30 Apr 2015 | Author: | No comments yet »

R.B.S. Posts First-Quarter Loss on Restructuring and Litigation Costs.

Royal Bank of Scotland Group Plc brings the amount British banks have set aside in the first quarter to cover the cost of settling probes of whether traders manipulated key currency benchmarks to more than $1.7 billion. The Edinburgh-based lender took a 334 million-pound charge ($516 million) for alleged foreign-exchange market rigging, adding to an 800 million-pound provision taken by Barclays Plc on Wednesday. In a news release, R.B.S., based in Edinburgh, said that it booked 1.3 billion pounds, or about $2 billion, in charges for its efforts to radically reshape the lender and for potential fines and settlements related to continuing inquiries into potential misconduct by its employees. That includes lawsuits and investigations into the selling of mortgage-backed securities in the United States and suspected manipulation of foreign currency markets.

R.B.S. was among a group of the world’s biggest banks that agreed in November to pay a combined $4.25 billion to end investigations by United States, British and Swiss regulators over accusations of conspiracy to manipulate the currency markets. RBS, Barclays and HSBC Holdings Plc have made provisions totaling about $6 billion pounds since authorities began a global probe into the rigging of currency markets two years ago. RBS Chief Executive Officer Ross McEwan told reporters on Thursday he expects the fine to be less than that. “Barclays’s problems are more serious because they didn’t join the group currency settlement last year and are regulated in New York, whereas RBS isn’t,” said Sandy Chen, an analyst at Cenkos Securities Plc in London. “It looks like regulatory charges will be an ongoing burden.” Rising legal bills and restructuring costs are undermining British banks’ efforts to shore up earnings. RBS on Thursday reported a first-quarter net loss of 446 million pounds after a profit of 1.2 billion pounds in the year-ago period, missing analyst estimates.

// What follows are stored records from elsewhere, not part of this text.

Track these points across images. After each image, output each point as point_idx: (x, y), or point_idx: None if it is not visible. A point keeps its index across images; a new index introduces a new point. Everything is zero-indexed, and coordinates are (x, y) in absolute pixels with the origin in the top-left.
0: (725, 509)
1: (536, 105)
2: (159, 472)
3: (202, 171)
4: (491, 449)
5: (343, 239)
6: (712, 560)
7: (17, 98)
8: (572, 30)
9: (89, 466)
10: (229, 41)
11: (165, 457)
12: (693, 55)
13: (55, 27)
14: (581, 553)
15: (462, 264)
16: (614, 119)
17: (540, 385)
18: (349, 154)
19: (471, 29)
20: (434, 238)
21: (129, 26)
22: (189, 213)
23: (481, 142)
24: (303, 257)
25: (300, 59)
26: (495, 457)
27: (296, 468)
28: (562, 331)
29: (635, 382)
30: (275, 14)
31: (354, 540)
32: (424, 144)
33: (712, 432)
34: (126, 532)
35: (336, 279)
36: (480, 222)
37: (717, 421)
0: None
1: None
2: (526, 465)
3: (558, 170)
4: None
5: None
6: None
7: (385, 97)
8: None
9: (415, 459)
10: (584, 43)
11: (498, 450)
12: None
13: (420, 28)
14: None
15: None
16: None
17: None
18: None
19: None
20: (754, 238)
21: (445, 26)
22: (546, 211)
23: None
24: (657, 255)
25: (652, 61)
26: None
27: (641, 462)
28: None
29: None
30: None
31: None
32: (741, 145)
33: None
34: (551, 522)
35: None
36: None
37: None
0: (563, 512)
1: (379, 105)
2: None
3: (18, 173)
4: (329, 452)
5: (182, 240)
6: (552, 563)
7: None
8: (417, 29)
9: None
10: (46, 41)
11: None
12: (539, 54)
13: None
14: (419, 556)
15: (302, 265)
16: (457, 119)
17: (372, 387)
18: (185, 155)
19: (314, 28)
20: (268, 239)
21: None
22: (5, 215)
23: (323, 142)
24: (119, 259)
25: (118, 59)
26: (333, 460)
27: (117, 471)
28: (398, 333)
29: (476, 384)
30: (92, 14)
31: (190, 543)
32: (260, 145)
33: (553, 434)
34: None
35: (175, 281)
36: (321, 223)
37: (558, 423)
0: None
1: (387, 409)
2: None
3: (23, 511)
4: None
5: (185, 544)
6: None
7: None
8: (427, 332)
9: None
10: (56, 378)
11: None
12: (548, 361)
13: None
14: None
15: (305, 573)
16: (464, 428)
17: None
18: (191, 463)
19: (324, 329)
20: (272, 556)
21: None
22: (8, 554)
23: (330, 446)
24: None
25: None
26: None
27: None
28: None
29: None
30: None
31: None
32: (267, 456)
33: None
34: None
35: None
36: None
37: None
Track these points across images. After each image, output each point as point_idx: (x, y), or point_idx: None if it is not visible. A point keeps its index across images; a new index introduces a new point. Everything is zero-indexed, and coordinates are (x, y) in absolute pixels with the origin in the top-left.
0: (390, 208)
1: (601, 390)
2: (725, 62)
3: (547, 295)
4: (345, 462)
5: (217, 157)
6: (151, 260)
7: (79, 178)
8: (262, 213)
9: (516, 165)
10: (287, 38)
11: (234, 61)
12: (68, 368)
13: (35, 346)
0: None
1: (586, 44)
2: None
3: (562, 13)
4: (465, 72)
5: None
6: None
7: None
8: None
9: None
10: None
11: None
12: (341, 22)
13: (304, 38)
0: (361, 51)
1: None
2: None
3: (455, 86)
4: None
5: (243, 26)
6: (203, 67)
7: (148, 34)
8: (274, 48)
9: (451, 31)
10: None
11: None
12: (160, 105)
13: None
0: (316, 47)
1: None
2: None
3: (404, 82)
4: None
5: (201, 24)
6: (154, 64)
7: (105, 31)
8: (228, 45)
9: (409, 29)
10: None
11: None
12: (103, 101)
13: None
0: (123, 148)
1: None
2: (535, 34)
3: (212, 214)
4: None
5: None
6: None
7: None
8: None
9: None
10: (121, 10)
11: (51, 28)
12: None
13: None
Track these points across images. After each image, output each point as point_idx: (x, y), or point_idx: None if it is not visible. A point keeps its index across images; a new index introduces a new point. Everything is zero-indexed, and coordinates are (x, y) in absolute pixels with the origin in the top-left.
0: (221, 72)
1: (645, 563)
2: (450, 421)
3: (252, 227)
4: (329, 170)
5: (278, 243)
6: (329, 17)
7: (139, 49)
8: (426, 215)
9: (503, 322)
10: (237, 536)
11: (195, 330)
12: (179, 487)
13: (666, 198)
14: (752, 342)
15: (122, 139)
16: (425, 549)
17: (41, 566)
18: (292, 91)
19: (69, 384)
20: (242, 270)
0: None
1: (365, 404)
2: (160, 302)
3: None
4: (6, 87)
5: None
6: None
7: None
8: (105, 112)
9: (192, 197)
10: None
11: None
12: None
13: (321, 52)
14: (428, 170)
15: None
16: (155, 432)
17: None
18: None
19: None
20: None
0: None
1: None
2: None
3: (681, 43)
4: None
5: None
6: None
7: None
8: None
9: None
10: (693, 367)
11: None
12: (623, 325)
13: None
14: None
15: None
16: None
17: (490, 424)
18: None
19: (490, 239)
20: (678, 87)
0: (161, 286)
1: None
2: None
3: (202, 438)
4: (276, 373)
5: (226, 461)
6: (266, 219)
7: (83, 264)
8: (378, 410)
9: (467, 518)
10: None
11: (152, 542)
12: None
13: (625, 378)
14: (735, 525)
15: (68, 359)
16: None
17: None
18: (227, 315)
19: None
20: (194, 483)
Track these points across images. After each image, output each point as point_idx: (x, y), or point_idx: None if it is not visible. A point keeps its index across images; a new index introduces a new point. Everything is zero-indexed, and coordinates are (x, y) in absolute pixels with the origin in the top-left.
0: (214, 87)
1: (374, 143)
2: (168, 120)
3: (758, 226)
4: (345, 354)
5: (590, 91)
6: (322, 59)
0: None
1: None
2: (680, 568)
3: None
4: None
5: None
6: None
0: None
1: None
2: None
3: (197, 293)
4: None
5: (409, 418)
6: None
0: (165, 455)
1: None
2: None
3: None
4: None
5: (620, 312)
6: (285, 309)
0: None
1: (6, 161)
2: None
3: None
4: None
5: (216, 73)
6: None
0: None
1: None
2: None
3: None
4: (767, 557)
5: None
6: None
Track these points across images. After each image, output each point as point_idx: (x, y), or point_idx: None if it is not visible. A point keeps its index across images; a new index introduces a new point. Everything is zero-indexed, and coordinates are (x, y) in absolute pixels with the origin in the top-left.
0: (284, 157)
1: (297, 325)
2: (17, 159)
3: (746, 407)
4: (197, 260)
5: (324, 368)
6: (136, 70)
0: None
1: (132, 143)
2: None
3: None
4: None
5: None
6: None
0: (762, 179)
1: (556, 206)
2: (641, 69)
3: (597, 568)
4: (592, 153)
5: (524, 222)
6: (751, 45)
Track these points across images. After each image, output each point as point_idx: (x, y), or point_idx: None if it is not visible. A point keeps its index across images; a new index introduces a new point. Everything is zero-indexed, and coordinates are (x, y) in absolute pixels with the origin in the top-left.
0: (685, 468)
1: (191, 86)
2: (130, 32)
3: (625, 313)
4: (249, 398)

In February, the lender, which once had ambitions of being a global investment bank, announced plans to dismantle its investment bank and reduce its geographic footprint to about 13 countries from 38. The bank also is in the process of repaying a bailout of £45 billion it received during the financial crisis from the British government, which has a roughly 80 percent stake in the lender.

The Justice Department is pressing to resolve the probe with settlements that include guilty pleas from some of the institutions and penalties of roughly $1 billion for each bank, with some being asked for more and some for less, people with knowledge of the negotiations have said. The government also has said it’s preparing cases against individuals. “It will be out in the next couple of months, we’re still in final discussions with the DOJ,” McEwan said. “There are still many conduct and litigation hurdles looming.” RBS, Britain’s largest government-owned bank, paid $634 million to two regulators as part of last year’s settlement. Barclays, which wasn’t part of the November settlement, is now in “fluid, real-time dialogues” with regulators over reaching a deal, Finance Director Tushar Morzaria said.